Work item: From the first line to the last, copy the material word for word; pictures stay out.
START Data section
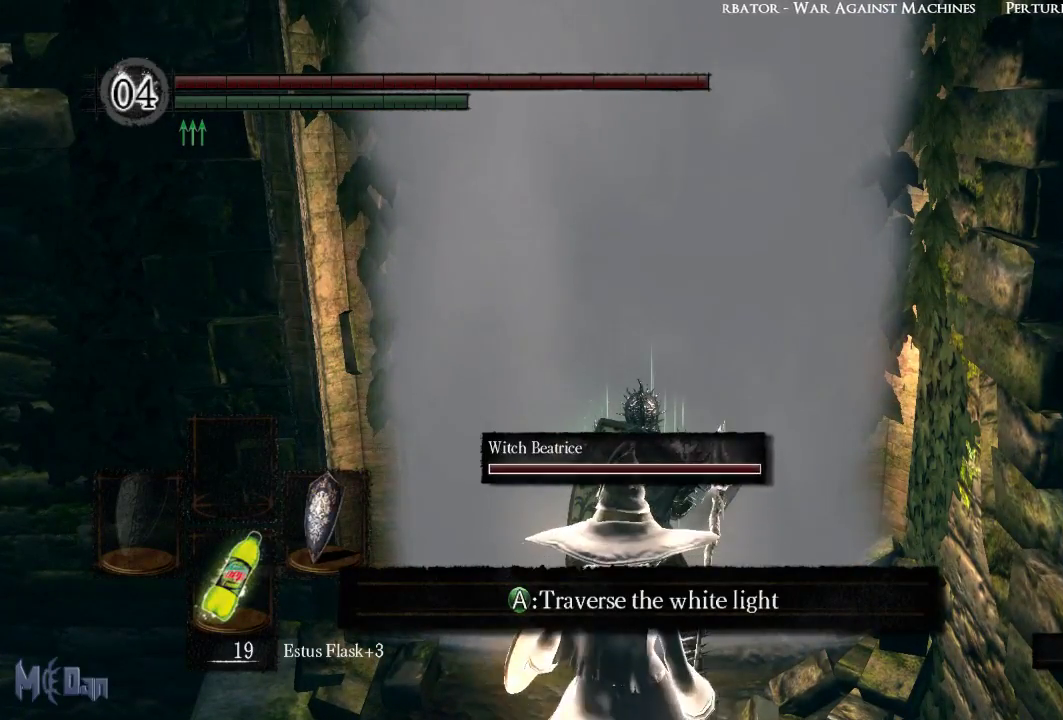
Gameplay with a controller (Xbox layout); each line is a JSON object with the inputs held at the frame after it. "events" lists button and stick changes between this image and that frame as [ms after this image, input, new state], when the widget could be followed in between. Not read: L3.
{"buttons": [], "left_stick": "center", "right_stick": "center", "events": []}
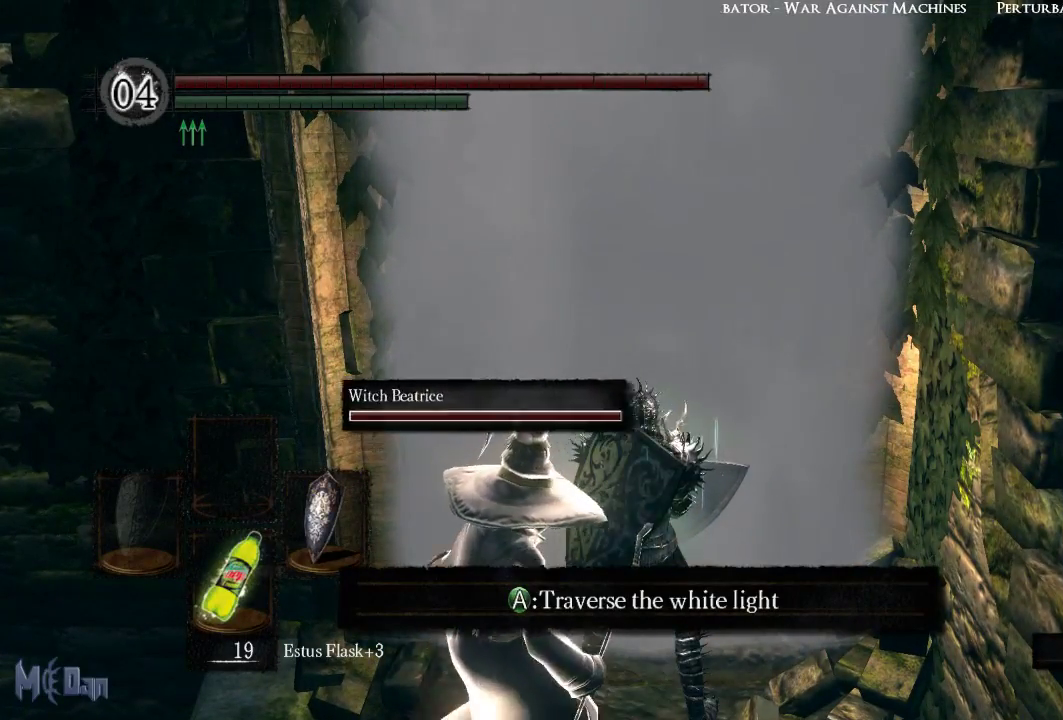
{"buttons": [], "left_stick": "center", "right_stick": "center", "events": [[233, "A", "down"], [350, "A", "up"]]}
END Data section
Completed task:
Gameplay with a controller (Xbox layout); each line is a JSON object with the inputs held at the frame after it. "events" lists button and stick changes between this image and that frame as [ms after this image, input, new state], when the widget could be followed in between. Not read: L3.
{"buttons": [], "left_stick": "center", "right_stick": "center", "events": []}
{"buttons": [], "left_stick": "center", "right_stick": "center", "events": [[233, "A", "down"], [350, "A", "up"]]}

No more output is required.